Judge Barrett has served three years on the Seventh Circuit since then. The Seventh Circuit does not have a large capital caseload. There are only three states in the circuit. Two of them, Wisconsin and Illinois, have not had capital punishment during this period. Indiana does not have a large death row, only 10 murderers at end-of-year 2018, according to the latest BJS report.
Indiana does house the federal government’s death row, however. That makes Indiana the venue when a federal death row inmate files an actual habeas corpus petition under 28 U.S.C. §2241, as distinguished from the habeas-substitute motion to vacate under §2255, which must be filed in the original trial court. Indiana is also an available, though not exclusive, venue for civil cases challenging federal executions. Judge Barrett was on the panel, along with Chief Judge Sykes and Judge Easterbrook, for the flurry of cases late last year and this summer in which an array of murderers tried to stop the resumption of federal executions.
The Seventh Circuit several times cleared the way for executions by denying a stay itself or vacating a stay issued by the district court. Judge Barrett participated in these cases. Consistent with her confirmation testimony, she evidently did not feel “obliged to recuse on grounds of conscience.”
What is different now that Judge Barrett is nominated to move up to the Supreme Court? First, the recusal of a Supreme Court Justice is a much bigger deal than the recusal of a district or circuit judge. If one of the latter recuses, in most cases all that happens is that another judge is drawn to fill the spot. That might be another judge of the same court or a judge from another court sitting by assignment. In the Supreme Court, there are no assignments. If a justice recuses and the remaining justices split 4-4, the Supreme Court fails to settle the question of law that it took the case to settle. Whichever party won in the lower court still wins, but if there was a split of authority among circuits or states it remains split. Resolving those splits and providing a uniform precedent for important questions is the primary reason we have a Supreme Court in the first place, and failure to resolve them is a failure of the Court as an institution.
Second, capital cases are a bigger part of the caseload in the Supreme Court. There are capital cases decided every term, sometimes more than one, and they are among the most contentious cases decided. Further, the issues decided are not limited to “death is different” rules but have impacts in noncapital criminal cases, habeas corpus, and juvenile cases as well.
But would Judge Barrett have any more reason to recuse as a Supreme Court Justice than she did as a circuit judge in the recent cases? Probably not. Unlike some state supreme courts, the U.S. Supreme Court does not reweigh the aggravating and mitigating circumstances and make an independent judgment as to whether the balance warrants a death sentence. See McKinney v. Arizona, decided in February, for an example of a case where the state supreme court independently reweighed.
The U.S. Supreme Court’s role is largely limited to deciding if a lower court’s decision contains a reversible error.
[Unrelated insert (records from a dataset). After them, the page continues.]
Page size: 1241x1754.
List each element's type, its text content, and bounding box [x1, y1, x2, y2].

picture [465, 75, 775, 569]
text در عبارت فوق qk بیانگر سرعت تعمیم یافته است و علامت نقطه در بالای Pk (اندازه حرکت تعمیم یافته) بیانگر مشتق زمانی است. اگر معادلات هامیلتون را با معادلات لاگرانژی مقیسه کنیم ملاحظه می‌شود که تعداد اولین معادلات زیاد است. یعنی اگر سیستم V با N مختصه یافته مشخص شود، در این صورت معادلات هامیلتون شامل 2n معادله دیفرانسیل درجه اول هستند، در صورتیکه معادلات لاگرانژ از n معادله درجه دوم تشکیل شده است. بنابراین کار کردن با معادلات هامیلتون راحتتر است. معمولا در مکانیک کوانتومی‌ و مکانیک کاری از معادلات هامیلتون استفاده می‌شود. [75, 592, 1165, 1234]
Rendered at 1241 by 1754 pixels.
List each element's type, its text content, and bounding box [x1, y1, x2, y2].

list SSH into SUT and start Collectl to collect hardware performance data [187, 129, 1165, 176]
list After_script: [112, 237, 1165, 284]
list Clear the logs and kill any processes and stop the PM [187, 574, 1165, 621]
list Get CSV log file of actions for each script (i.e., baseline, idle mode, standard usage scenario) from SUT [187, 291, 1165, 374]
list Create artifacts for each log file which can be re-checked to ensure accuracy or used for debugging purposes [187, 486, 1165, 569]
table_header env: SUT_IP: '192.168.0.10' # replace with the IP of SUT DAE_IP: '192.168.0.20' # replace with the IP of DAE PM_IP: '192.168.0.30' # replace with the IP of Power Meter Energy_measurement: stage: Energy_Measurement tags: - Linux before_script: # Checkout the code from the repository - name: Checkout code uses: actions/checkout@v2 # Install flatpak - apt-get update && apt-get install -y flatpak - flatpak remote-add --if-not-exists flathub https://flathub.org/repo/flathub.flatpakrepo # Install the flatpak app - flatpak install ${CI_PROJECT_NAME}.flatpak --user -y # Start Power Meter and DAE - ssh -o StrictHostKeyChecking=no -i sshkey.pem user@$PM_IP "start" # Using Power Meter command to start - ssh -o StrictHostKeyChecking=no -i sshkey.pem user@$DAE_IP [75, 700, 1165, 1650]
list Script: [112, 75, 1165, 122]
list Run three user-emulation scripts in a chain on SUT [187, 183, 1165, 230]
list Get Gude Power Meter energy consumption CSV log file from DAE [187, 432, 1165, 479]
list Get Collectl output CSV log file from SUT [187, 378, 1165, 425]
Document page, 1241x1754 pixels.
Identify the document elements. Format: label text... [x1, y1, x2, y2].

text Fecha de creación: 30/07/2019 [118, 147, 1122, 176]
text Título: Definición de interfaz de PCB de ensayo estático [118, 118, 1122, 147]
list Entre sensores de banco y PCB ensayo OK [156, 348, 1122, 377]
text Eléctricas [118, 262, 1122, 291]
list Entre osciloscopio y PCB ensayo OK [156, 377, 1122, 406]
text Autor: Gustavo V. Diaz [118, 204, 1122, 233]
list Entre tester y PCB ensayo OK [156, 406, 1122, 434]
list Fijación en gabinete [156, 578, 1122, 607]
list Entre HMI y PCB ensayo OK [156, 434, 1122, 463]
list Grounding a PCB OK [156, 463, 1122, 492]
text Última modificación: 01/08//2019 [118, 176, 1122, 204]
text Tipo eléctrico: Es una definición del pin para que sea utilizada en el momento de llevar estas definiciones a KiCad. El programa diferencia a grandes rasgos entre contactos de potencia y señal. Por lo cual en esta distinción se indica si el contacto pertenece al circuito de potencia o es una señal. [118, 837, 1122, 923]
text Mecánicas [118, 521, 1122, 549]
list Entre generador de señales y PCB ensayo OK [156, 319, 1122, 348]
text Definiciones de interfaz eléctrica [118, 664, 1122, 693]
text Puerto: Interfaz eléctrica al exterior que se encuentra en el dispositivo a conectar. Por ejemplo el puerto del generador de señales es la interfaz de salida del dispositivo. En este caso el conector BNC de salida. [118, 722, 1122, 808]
The closest the high court gets to a sentencing judgment is deciding whether a sentencing-phase error, once found, amounts to a “harmless error” that would not have changed the result.
From Judge Barrett’s article, testimony, and participation in the Seventh Circuit, I do not think she will feel a need to recuse in the kinds of capital cases that come before the Supreme Court. But I would like to hear that from her directly in the confirmation hearing.